In reality, however, as I show in my new book The History of Jihad From Muhammad to ISIS (which you can order here), Jews and Christians in Muslim Spain and Muslim Sicily did not enjoy anything remotely close to equal rights with Muslims, and were subjected to the Sharia-mandated discrimination and harassment of dhimmitude, punctuated by occasional outright persecution, characterized by enslavement and massacres. Since Islamic law has not changed since then, one wonders what Akbar Ahmed is really recommending to credulous and unsuspecting Europeans.
Ahmed is harsh against those who oppose today’s mass Muslim migrant influx into Europe, characterizing the foes of mass Muslim migration in Italy as if they were all neo-Nazis, neo-fascists, and antisemites, with the strong implication that no one would have any reason for opposing that migration except for racism and xenophobia.
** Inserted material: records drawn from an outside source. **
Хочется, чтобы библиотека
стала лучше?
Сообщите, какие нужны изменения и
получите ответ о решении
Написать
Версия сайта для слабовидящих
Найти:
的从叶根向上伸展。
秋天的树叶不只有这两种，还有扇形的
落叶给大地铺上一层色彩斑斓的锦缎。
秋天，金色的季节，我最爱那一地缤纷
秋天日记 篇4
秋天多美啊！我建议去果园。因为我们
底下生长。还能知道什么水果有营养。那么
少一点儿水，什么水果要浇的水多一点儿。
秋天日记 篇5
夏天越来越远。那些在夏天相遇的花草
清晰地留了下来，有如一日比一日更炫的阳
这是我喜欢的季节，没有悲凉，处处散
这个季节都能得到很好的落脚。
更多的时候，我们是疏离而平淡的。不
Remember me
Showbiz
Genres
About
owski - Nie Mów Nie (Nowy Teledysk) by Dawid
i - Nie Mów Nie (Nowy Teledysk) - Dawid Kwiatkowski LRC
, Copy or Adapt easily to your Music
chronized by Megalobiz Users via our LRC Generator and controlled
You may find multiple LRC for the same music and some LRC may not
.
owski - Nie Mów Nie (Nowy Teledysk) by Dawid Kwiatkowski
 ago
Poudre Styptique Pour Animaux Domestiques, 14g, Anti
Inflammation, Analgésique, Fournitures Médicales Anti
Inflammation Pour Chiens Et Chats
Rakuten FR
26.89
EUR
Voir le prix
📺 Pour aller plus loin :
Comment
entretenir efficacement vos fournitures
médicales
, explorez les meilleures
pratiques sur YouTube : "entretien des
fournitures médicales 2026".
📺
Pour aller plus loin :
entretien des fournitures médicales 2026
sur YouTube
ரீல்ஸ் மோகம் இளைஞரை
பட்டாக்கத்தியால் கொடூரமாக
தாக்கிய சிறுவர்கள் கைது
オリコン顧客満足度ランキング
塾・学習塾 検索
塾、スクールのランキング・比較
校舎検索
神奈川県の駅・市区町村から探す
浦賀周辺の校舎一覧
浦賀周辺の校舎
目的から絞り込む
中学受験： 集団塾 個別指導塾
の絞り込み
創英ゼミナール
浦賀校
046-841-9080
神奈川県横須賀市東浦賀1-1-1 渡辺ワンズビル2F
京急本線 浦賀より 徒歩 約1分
He retails, in highly misleading fashion, some historical incidents, but leaves some others out. In The History of Jihad From Muhammad to ISIS I offer some information about Islam and Muslims in Italy that Akbar Ahmed doesn’t mention.
The Muslim conquest of Sicily began in 827. By 829, the jihadi invaders had been almost completely driven off the island when they received unexpected help: an invading Muslim army from al-Andalus, led by Asbagh ibn Wakil. Although they ultimately took Palermo, the Muslims were not able to secure the eastern part of Sicily, stymied both by the ferocity of the native population and their own inability to unite their various factions. The fighting went on for decades.
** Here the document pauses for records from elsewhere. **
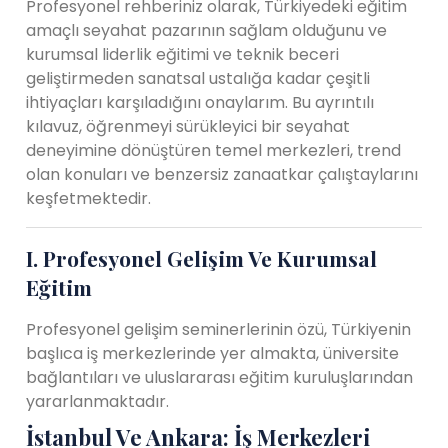
Profesyonel rehberiniz olarak, Türkiyedeki eğitim
amaçlı seyahat pazarının sağlam olduğunu ve
kurumsal liderlik eğitimi ve teknik beceri
geliştirmeden sanatsal ustalığa kadar çeşitli
ihtiyaçları karşıladığını onaylarım. Bu ayrıntılı
kılavuz, öğrenmeyi sürükleyici bir seyahat
deneyimine dönüştüren temel merkezleri, trend
olan konuları ve benzersiz zanaatkar çalıştaylarını
keşfetmektedir.
I. Profesyonel Gelişim Ve Kurumsal
Eğitim
Profesyonel gelişim seminerlerinin özü, Türkiyenin
başlıca iş merkezlerinde yer almakta, üniversite
bağlantıları ve uluslararası eğitim kuruluşlarından
yararlanmaktadır.
İstanbul Ve Ankara: İş Merkezleri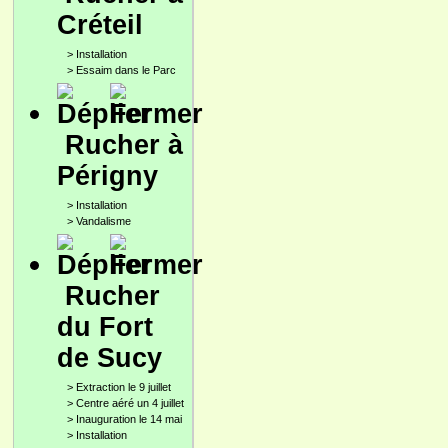
Créteil
>
Installation
>
Essaim dans le Parc
Rucher à
Périgny
>
Installation
>
Vandalisme
Rucher
du Fort
de Sucy
>
Extraction le 9 juillet
>
Centre aéré un 4 juillet
>
Inauguration le 14 mai
>
Installation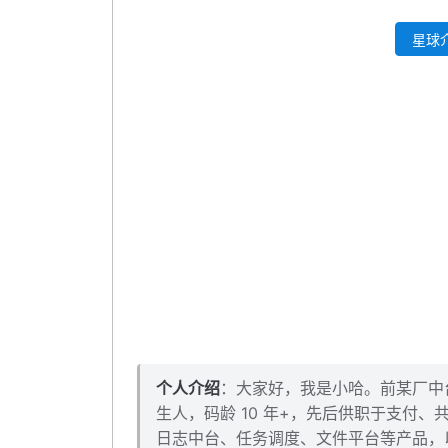
出参
星球介
添加全局枚举
编写 service 业务层
编写 controller 层
封装 Feign 客户端接口
封装 rpc 调用
重构 service 层
自测一波
本小节源码下载
个人介绍
：大家好，我是小哈。前某厂中台架
生人，码龄 10 年+，先后供职于支付
日志中台、任务调度、文件平台等产品，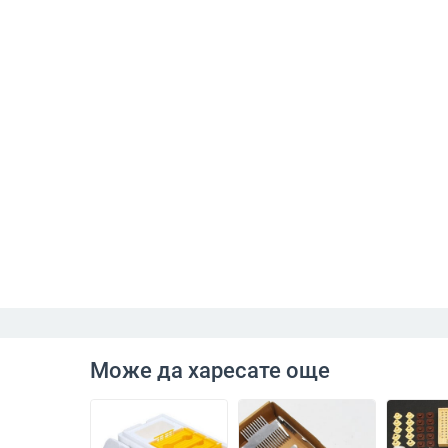
Може да харесате още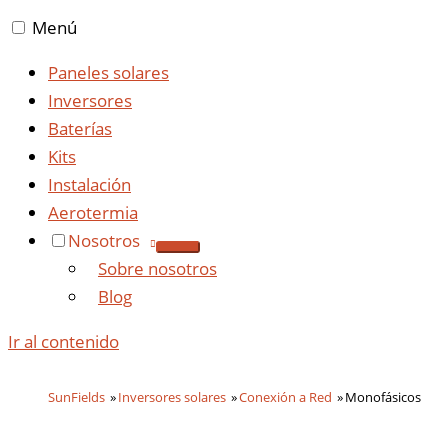
Menú
Paneles solares
Inversores
Baterías
Kits
Instalación
Aerotermia
Nosotros
Sobre nosotros
Blog
Ir al contenido
SunFields
Inversores solares
Conexión a Red
Monofásicos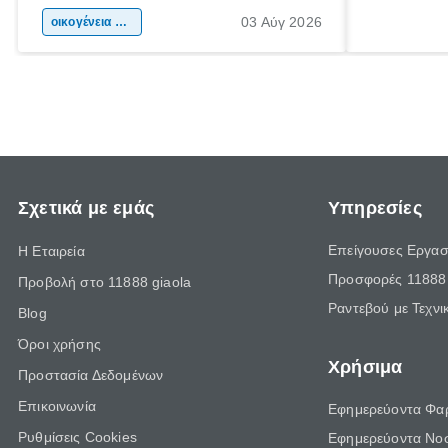
αφορμή για ταξίδια σε κάθε γωνιά της
άνθρωποι κά
03 Αύγ 2026
χώρας. Είτε πρόκειται για λίγες μέρες
οικογένεια & παιδί
πληροφορίες
ξεγνοιασιάς είτε για μια σύντομη εξόρμηση.
καθώς μπορε
επιμένει γι
Σχετικά με εμάς
Υπηρεσίες
Επείγουσες Εργασ
Η Εταιρεία
Προσφορές 11888 
Προβολή στο 11888 giaola
Ραντεβού με Τεχνι
Blog
Όροι χρήσης
Χρήσιμα
Προστασία Δεδομένων
Επικοινωνία
Εφημερεύοντα Φα
Ρυθμίσεις Cookies
Εφημερεύοντα Νο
In 878, the Muslims finally took Syracuse, and the booty was immense. According to the eighteenth century historian Edward Gibbon, “the plate of the cathedral weighed five thousand pounds of silver; the entire spoil was computed at one million of pieces of gold [about four hundred thousand pounds sterling].” Along with the treasure, the Muslims enslaved over seventeen thousand Christians. The exact number is not known, but according to Gibbon, it exceeded the number of the seventeen thousand Christians who were captured when the Muslims took Taormina and were sent to Africa to lead lives of slavery.
The warriors of jihad were finally able to secure complete control of Sicily in 902. The conquerors treated their new domains with extreme severity, brutally suppressing the Greek language and forcibly converting thousands of young boys to Islam.
Later the Sicilians were able to drive the invaders out, but the devastation they wrought was immense. Convivencia, eh?